In fact, 76% of advisory firms surveyed by Schwab for its annual compensation report say they are planning to hire from other firms in the next 12 months.

That’s why RIAs need to offer a “compelling compensation strategy” to remain competitive in a tight labor market, according to the report.

For example, offering employees equity participation in the firm and providing a partnership track for senior executives can be a “big differentiator” for RIAs, Salvi says.

“Top-tier advisors are looking for a proven path to equity ownership,” Salvi says, noting that 83% of RIAs with over $1 billion in AUM offer some form of equity sharing.

Nearly half of responding firms reported that senior client relationship managers had ownership in their firms in 2018, according to the compensation report. That’s up from 38% in 2014.

Firms should also consider using more incentive-based compensation to attract and retain advisors, Salvi says, adding that those incentives shouldn’t be just based on personal goals like the size of an advisor's book of business.

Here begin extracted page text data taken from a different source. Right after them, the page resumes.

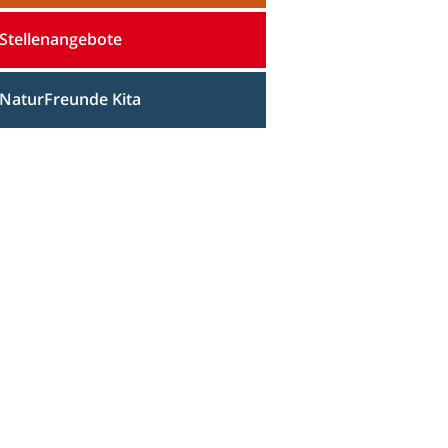
Stellenangebote
NaturFreunde Kita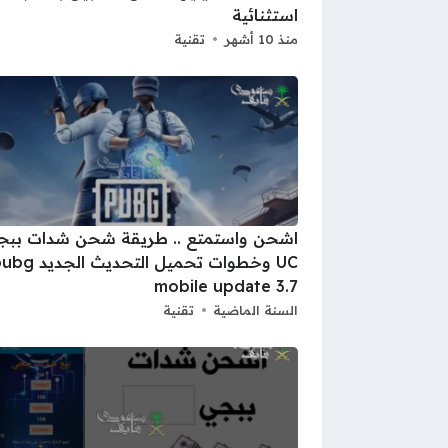
استثنائية
منذ 10 أشهر
تقنية
اشحن واستمتع .. طريقة شحن شدات ببج
UC وخطوات تحميل التحديث الجد
mobile update 3.7
السنة الماضية
تقنية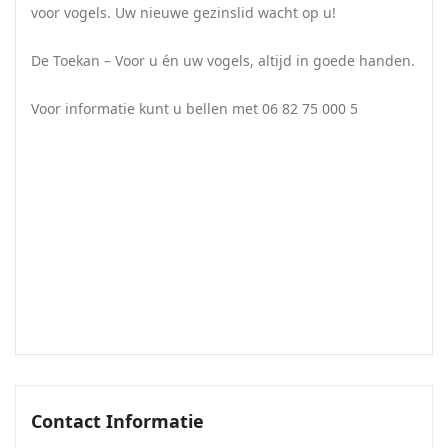
voor vogels. Uw nieuwe gezinslid wacht op u!
De Toekan – Voor u én uw vogels, altijd in goede handen.
Voor informatie kunt u bellen met 06 82 75 000 5
Contact Informatie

“Incentives are increasingly team-based and firm-based,” Salvi says. “You have to create a cycle of opportunity. Good people are attracted to growing firms.”

Generous health benefits and offering clearly defined career paths to younger employees are also key components for competitive compensation package, Salvi says.

Compensation costs now account for 70% of RIA revenue.

And, of course, RIA salaries and total cash compensation are as important as ever — and continue to climb.

Median total compensation for the industry, including owner profit distributions, rose 7.5% over four years, to slightly over $100,000, in 2018 from just above $93,000 in 2014.

Total compensation for senior client relationship managers rose 16% in the same time period, to $231,000. Total compensation for investment portfolio jumped 15% to $173,000.

Compensation costs, which now account for 70% of RIA revenue, are unlikely to decrease as advisory firms keep growing, according to Salvi.

Indeed, firms need to plan for “increased staff and more complex organizational structures,” according to the report.